Lesung und Autorengespräch
Sebastian Perler, 37 Jahre, löst als Mediator die Probleme der anderen. Für das Wochenende – der Tag der Deutschen Einheit steht bevor – hat er Reisepläne, die ihn von Erfurt über Hamburg bis in die süddeutsche Provinz führen werden. Doch was als Spritztour geplant war, lässt Sebastians Welt aus den Fugen geraten und konfrontiert ihn mit seinen eigenen ungelösten Fragen: Kann es uns gelingen, einen Punkt zu erreichen, an dem unsere Vergangenheit nicht mehr bestimmt, wer wir sind? Bedeutet Liebe Geborgenheit oder Abhängigkeit? Was ist ein gutes Leben?

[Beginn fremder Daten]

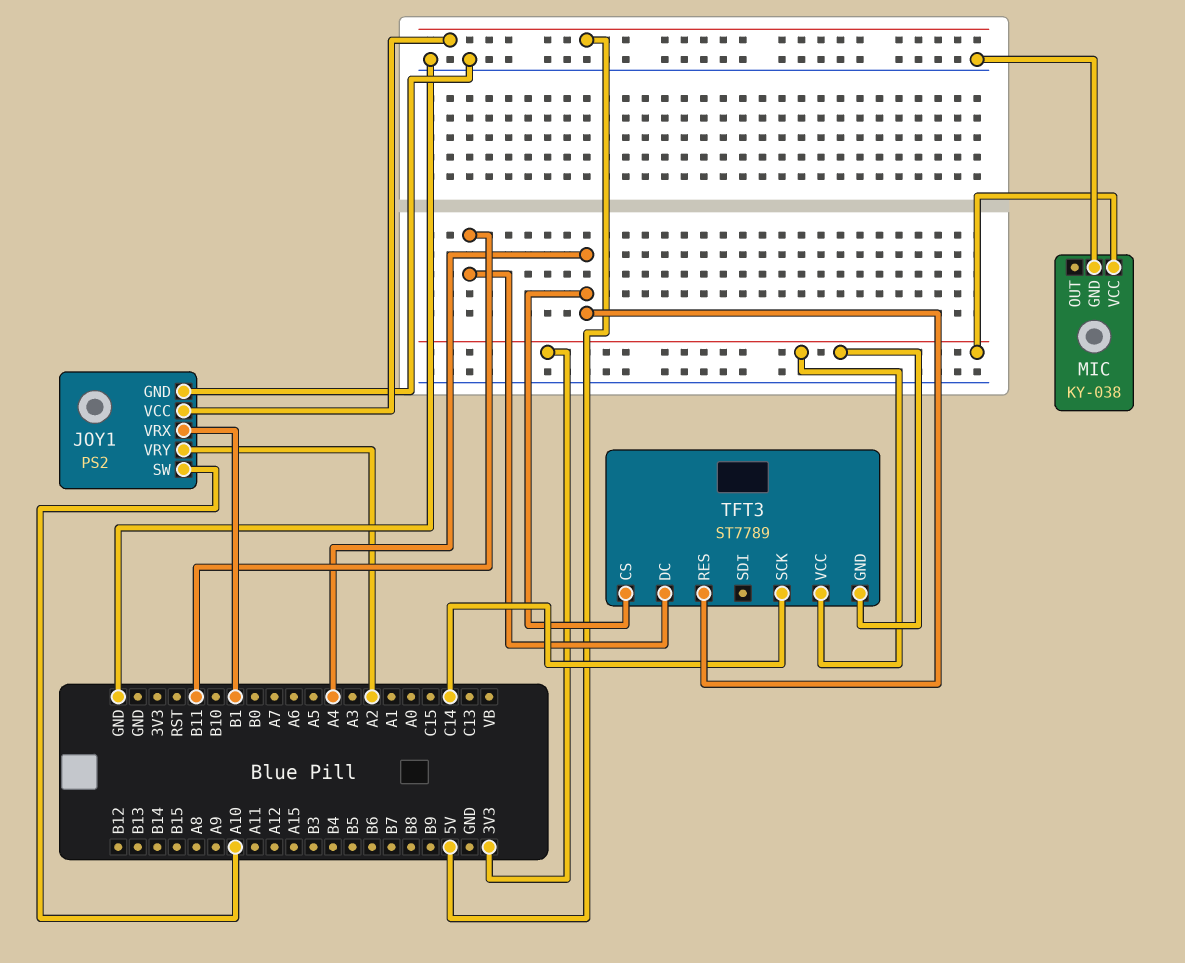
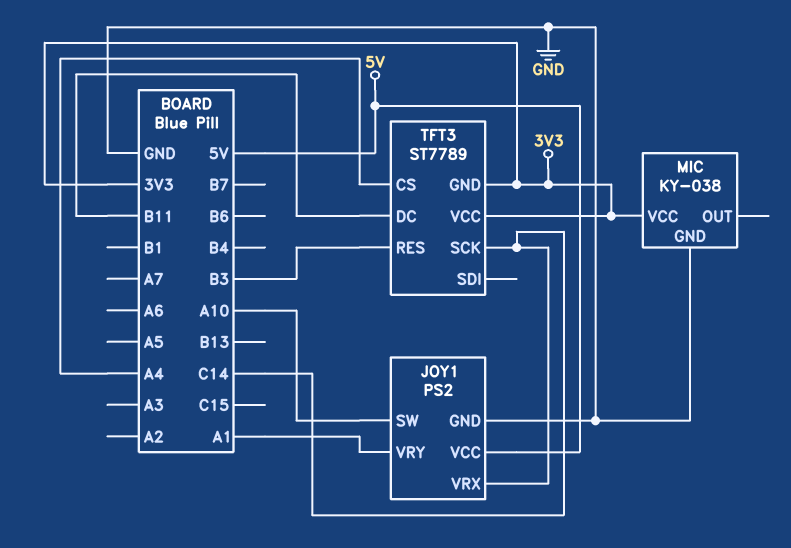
JOY1 pin VRX: B1 -> C14
JOY1 pin VRY: A2 -> A1
TFT3 pin RES: A4 -> B3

In seinem neuen Roman lotet Moritz Hildt die lauernden Abgründe und überraschenden Schönheiten aus, die verborgen liegen in dem, was wir „Alltag“ nennen.
Das Gespräch führt der Journalist Thomas Milz.

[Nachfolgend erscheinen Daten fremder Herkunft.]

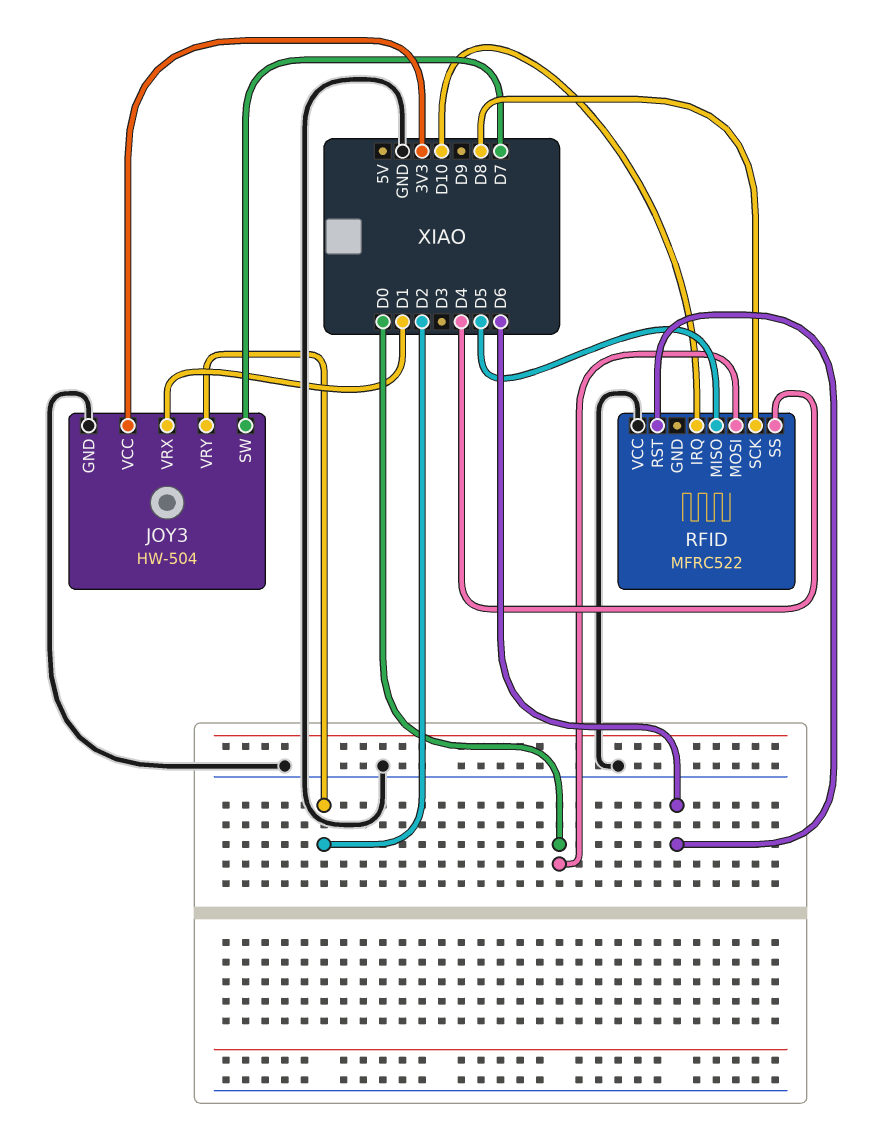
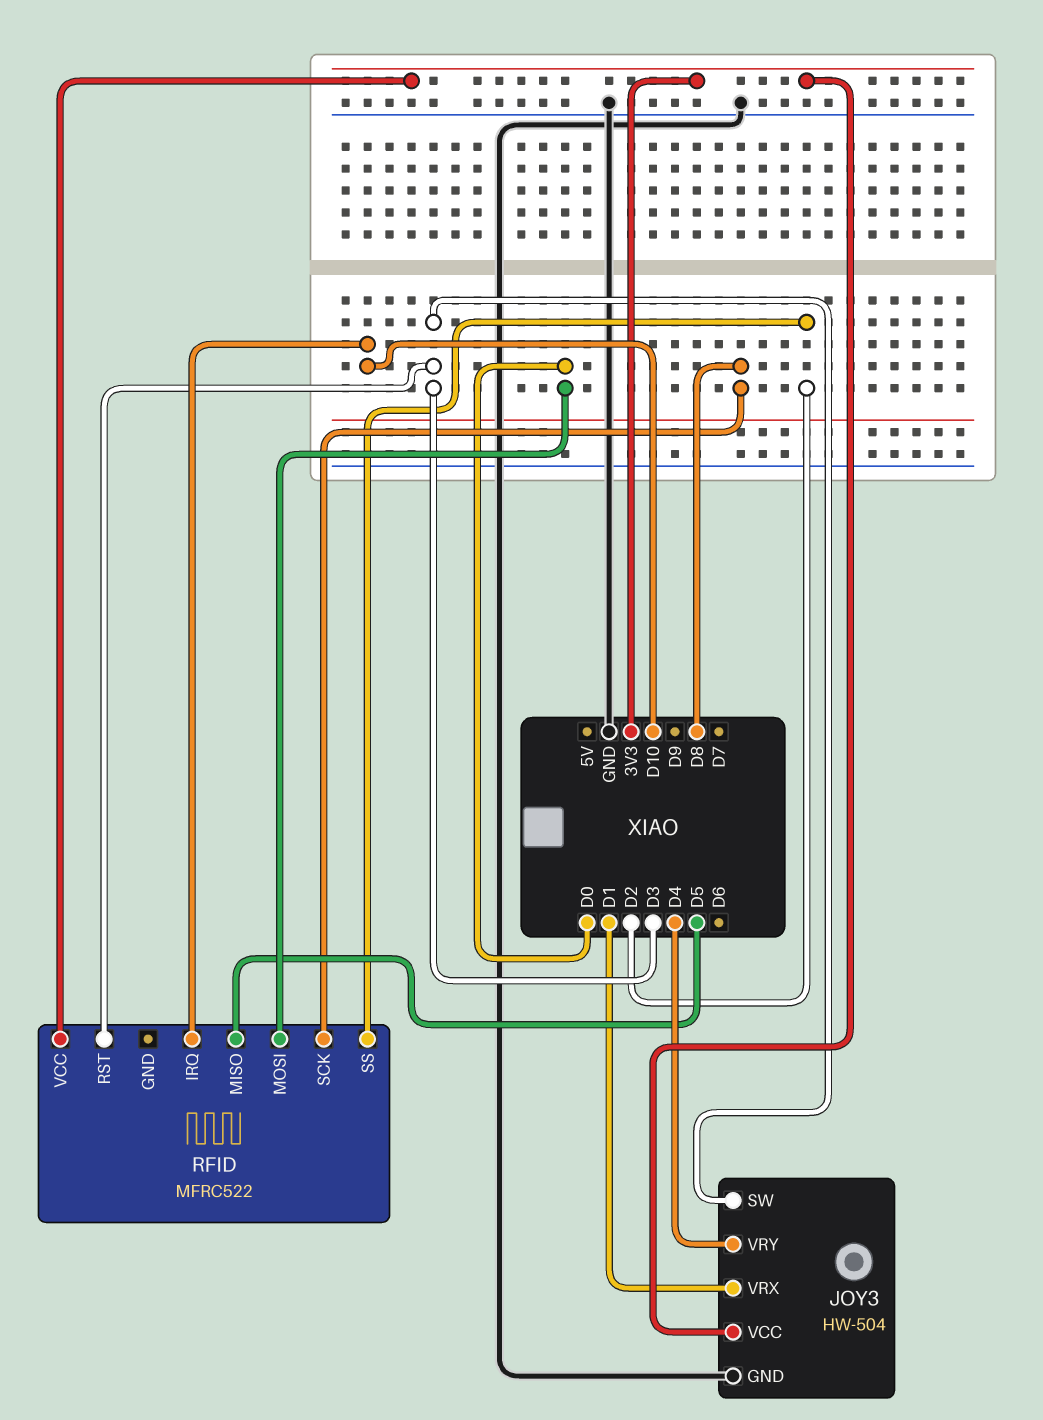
JOY3 pin SW: D7 -> D3
JOY3 pin VRY: D2 -> D4
RFID pin RST: D6 -> D3
RFID pin SS: D4 -> D2
RFID pin VCC: GND -> 3V3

Moritz Hildt, aufgewachsen in Schorndorf, studierte Amerikanische Literatur und Philosophie. Er lebt, schreibt und arbeitet als freier Autor in Passau und ist deutschlandweit als Philosophiedozent und Leiter von Schreibwerkstätten aktiv. Sein literarisches Debüt, der Roman "Nach der Parade", erschien im März 2019; im Juli 2020 folgte Alles. Mit beiden Romanen stand Moritz Hildt auf der Shortlist für den Thaddäus-Troll-Preis. 2022 erschien Wildnis, ein Erzählband mit drei Novellen. Sein dritter Roman "Der Mediator" wurde im Oktober 2025 veröffentlicht. In namhaften Literaturzeitschriften und Magazinen sind Erzählungen, philosophische Dialoge und Essays von Moritz Hildt erschienen.